… from the Happy Hour Bar
How you doin’? Now that your winter duds are safely stored for the season it’s time to dust off your summer shorts and reach for lighter cocktails. The St. Germain Parisian Cocktail is another perfect summer Champagne cocktail.
In “Arsenic and Old Lace”, a 1944 American dark comedy film directed by Frank Capra and starring Cary Grant, the poison was secreted in elderberry wine. While St. Germain is derived from elderberry flowers it has nothing to do with arsenic—do you feel better now?
St. Germain was created by distiller Robert Cooper and brought to market in 2007 by Cooper Spirits Company, a company founded in 2006 and headquartered in New York. In 2013, the company was sold to Bacardi. Robert Cooper agreed to work with Bacardi as a consultant, "brand guardian" and spokesperson. Robert Cooper passed away in 2016 at the tender age of 39.
St. Germain is naturally flavored, and each bottle can contain up to 1,000 elderberry flowers. St. Germain’s flavor is compelling, pleasantly floral, lightly herbal, sweet without being sugary, and is surprisingly versatile for mixed cocktails.
St. Germain won the Grand Gold Medal at the Monde Selection in 2007, 2008, 2009 and 2010 and the "Chairman's Award" in the Liqueur category at the Ultimate Spirits Challenge 2010.
Who was this soon to be named saint? Germain was the bishop of Paris and is a saint of the Eastern Orthodox Church and the Catholic Church. According to an early biography, he was known as Germain d'Autun—"Father of the Poor"—for the abandoned people; abuse victims; against poverty; disabled people; girls from rural areas; illness; impoverishment; loss of parents; shepherdesses; sick people; unkind people; physical therapists—that’s a lot of responsibility.

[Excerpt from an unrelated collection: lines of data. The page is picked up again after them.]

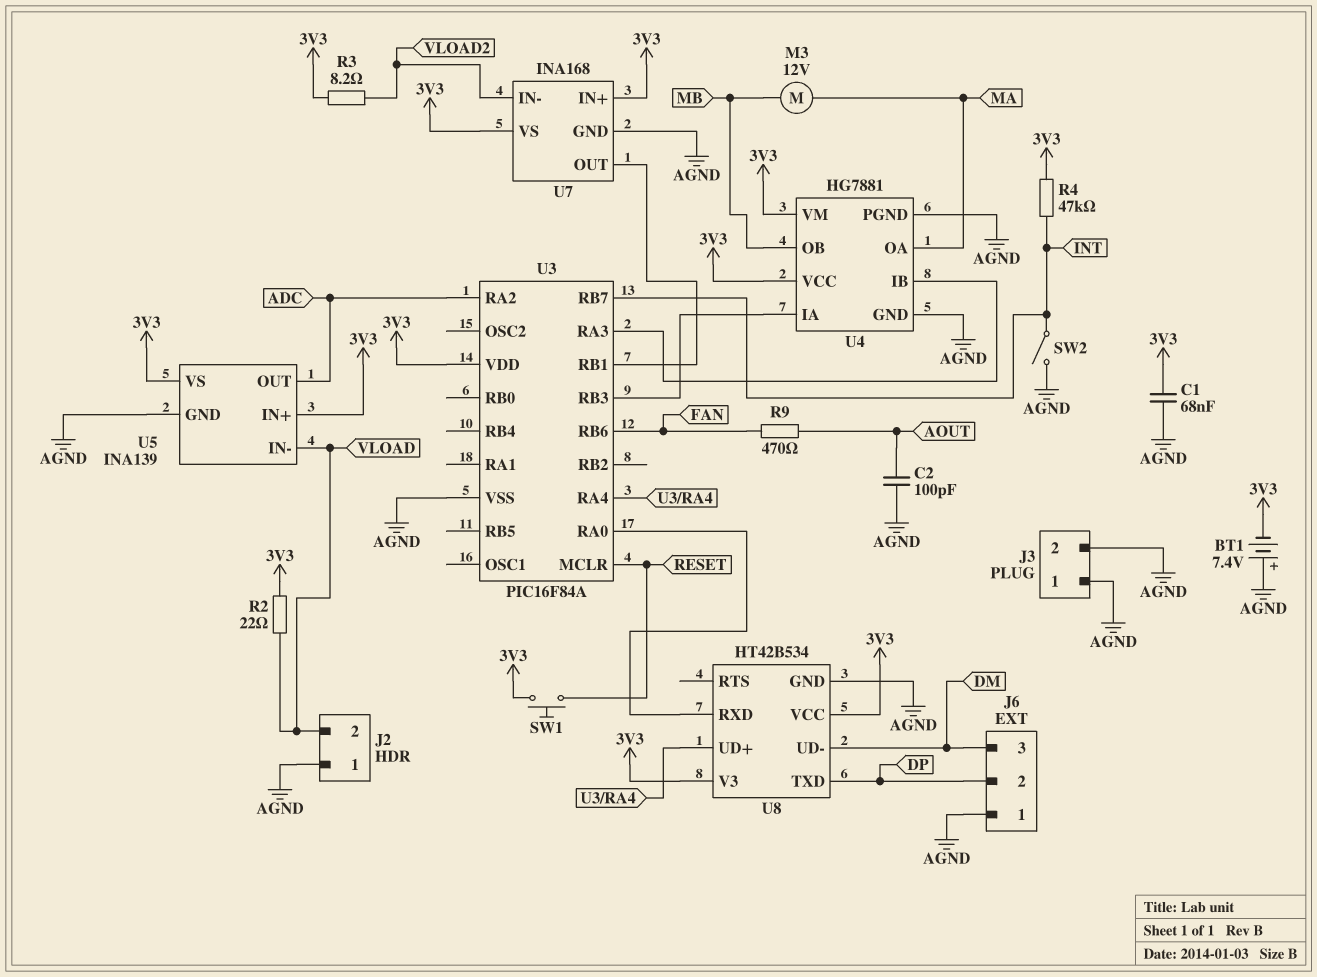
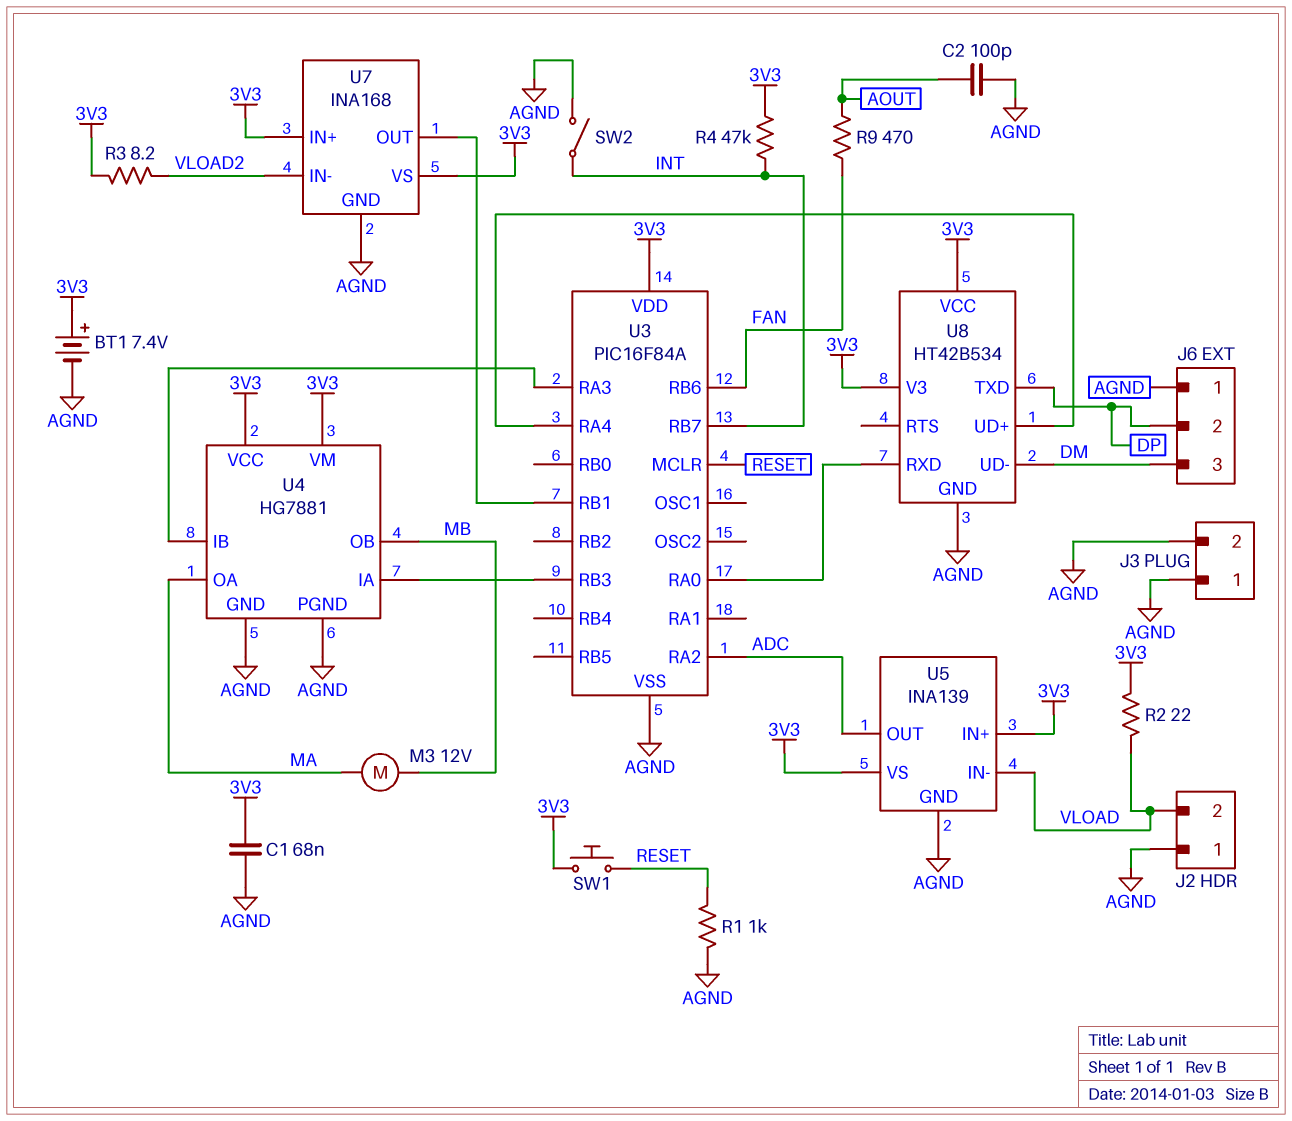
BT1: 7.4V (plus AGND, minus 3V3) -> 7.4V (plus 3V3, minus AGND)
R1: none -> 1k (AGND, RESET)

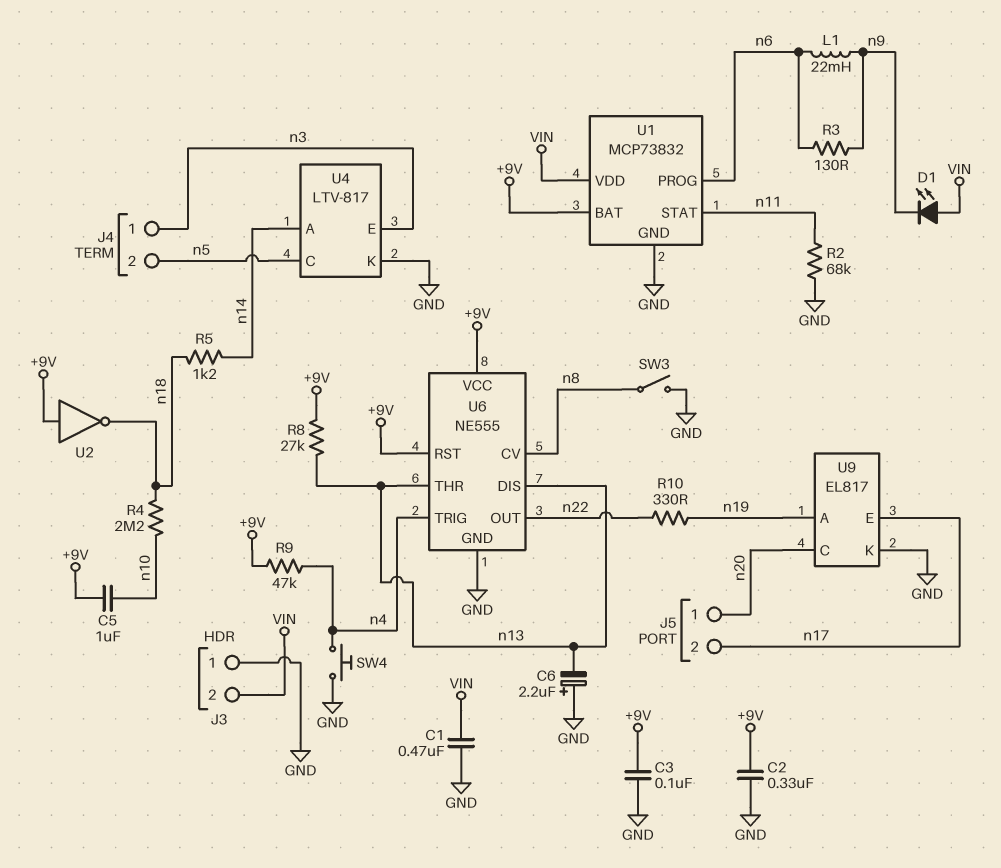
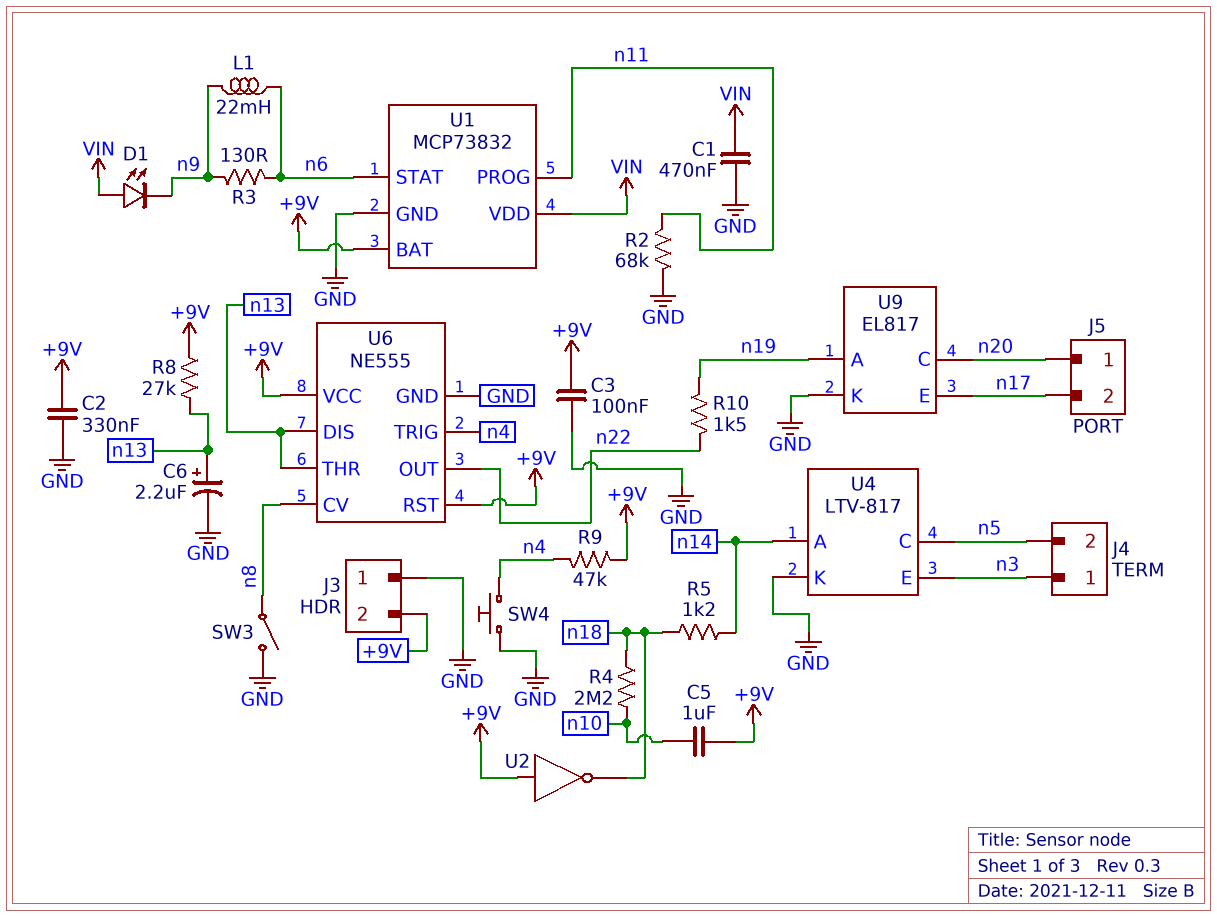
C6: 2.2uF (plus GND, minus n13) -> 2.2uF (plus n13, minus GND)
J3 pin 2: VIN -> +9V
R10: 330 (n19, n22) -> 1.5k (n19, n22)
U1 pin PROG: n6 -> n11
U1 pin STAT: n11 -> n6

Take a few minutes to enjoy a St. Germain Parisian Cocktail and bless yourself.
1/2 ounce St. Germain
1/2 ounce Lillet Blanc
1/2 ounce honey syrup (equal parts honey and filtered water combined)
3/4 ounce freshly squeezed lemon juice
3 ounces Champagne or other sparkling wine
ChefSecret: Lillet is classified as an aromatized wine. It is a French wine-based aperitif from Podensac. It is a blend of 85% Bordeaux region wines (Semillon for the Blanc and for the Rosé, Merlot for the Rouge) and 15% macerated liqueurs, mostly citrus liqueurs (peels of sweet oranges from Spain and Morocco and peels of bitter green oranges from Haiti). The mix is then stirred in oak vats until blended. During the aging process, Lillet is handled as a Bordeaux wine undergoing fining, racking, filtering etc.
Covid-19 Quip of the Day: “Many found out over the last year when locked down together… Love is blind—marriage is the eye-opener.”